Even though this celebration wasn’t liturgical, it shared the spirit of St. Anthony liturgy–joyous, Spirit-filled, warm and welcoming. As Scripture says, where two or three are gathered, Christ is present. All of the individuals who participate in liturgy here–whether in a ministry of service (choir, lector, usher, etc.) or as a member of the assembly–truly understand what the Constitution on the Sacred Liturgy of Vatican II meant when it says that Christ is present in the priest, in the Word, in the Eucharistic elements and in the assembly.
Luke’s gospel speaks of the criticism that the followers of Jesus received for being drunken revelers. Clearly those first followers didn’t think that being in the presence of Jesus meant letting go of joy. Nor do we. Nor, apparently, does Pope Francis since he named his first apostolic exhortation “The Joy of the Gospel.” The word gospel means good news. Eucharist is giving thanks. If we believe in good news and giving thanks, surely our behavior should reflect that. Even standing in awe–which surely happens also at liturgy–doesn’t mean we have to be glum or sober. David danced in the presence of the Lord.
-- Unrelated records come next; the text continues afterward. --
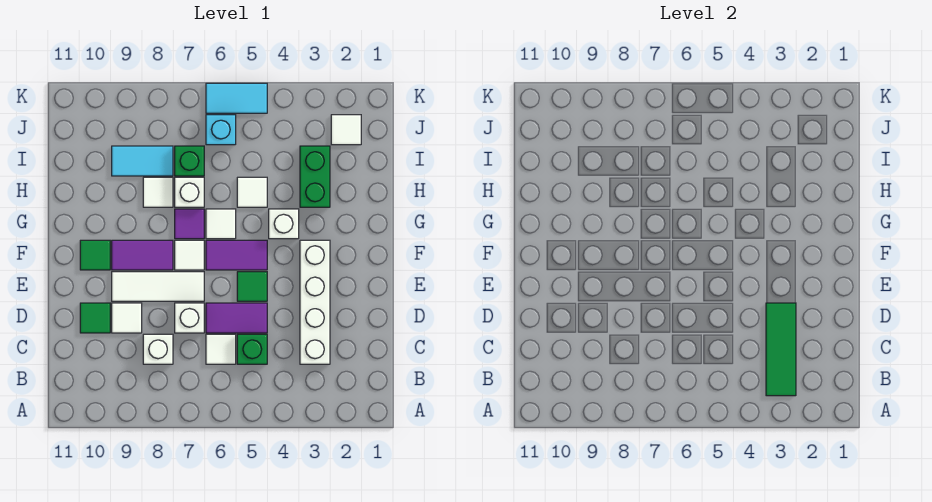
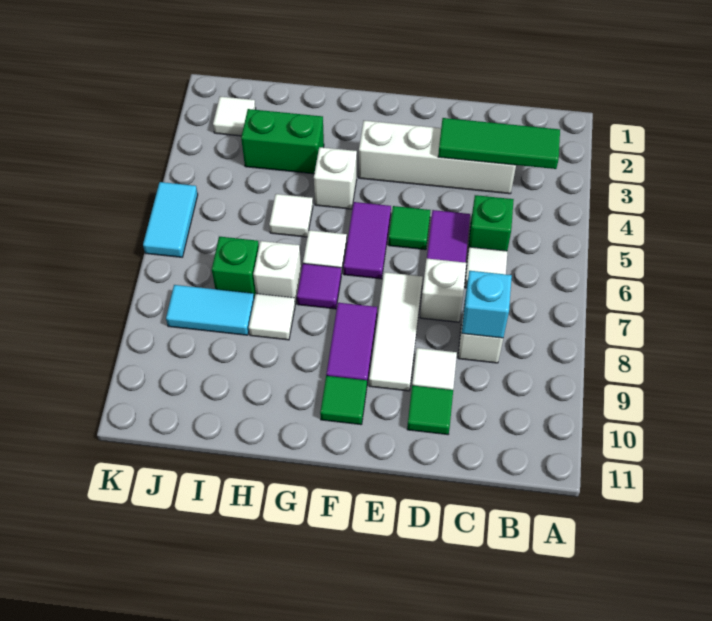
white 1x1 tile [175,240,204,270] -> none
cyan 1x2 tile [112,146,173,176] -> cyan 1x2 tile turned to [166,285,254,335]
cyan 1x1 brick [206,115,236,145] -> cyan 1x1 brick moved to [462,271,512,338]

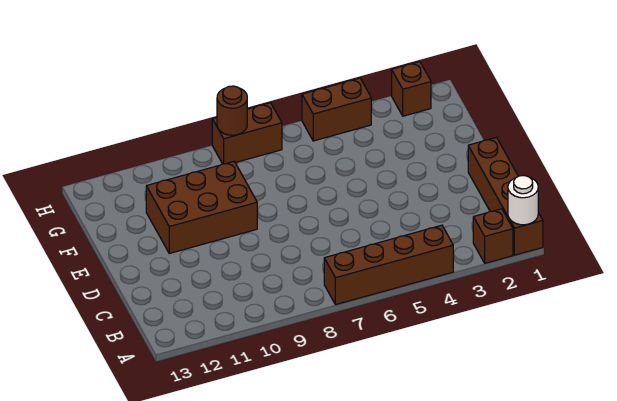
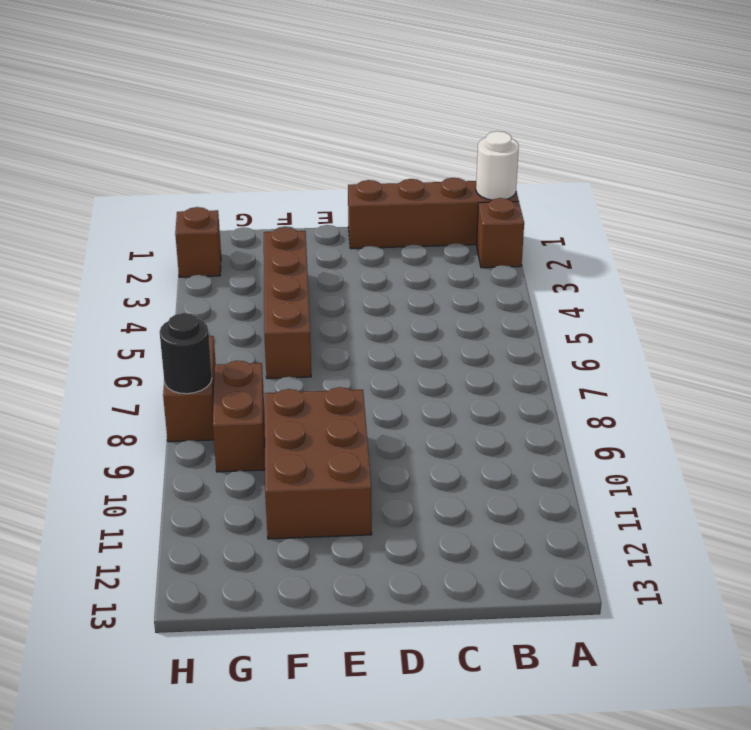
brown 1x4 brick [324,225,453,305] -> brown 1x4 brick moved to [264,227,311,379]
brown 1x2 brick [302,78,371,141] -> brown 1x2 brick moved to [213,361,265,472]
brown 1x1 round brick [217,86,247,135] -> black 1x1 round brick [160,313,212,394]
In our troubled world, which gives us plenty of opportunity for worry and sadness, we need to be reminded that God is here and that all will be well. Taking a few moments here and there to leave sorrow at the door and sing and clap and maybe even dance puts us squarely in the presence of God, in whom there is no more weeping or mourning. And so, we sing and eat and make merry to celebrate the arrival of summer. For God is in our midst.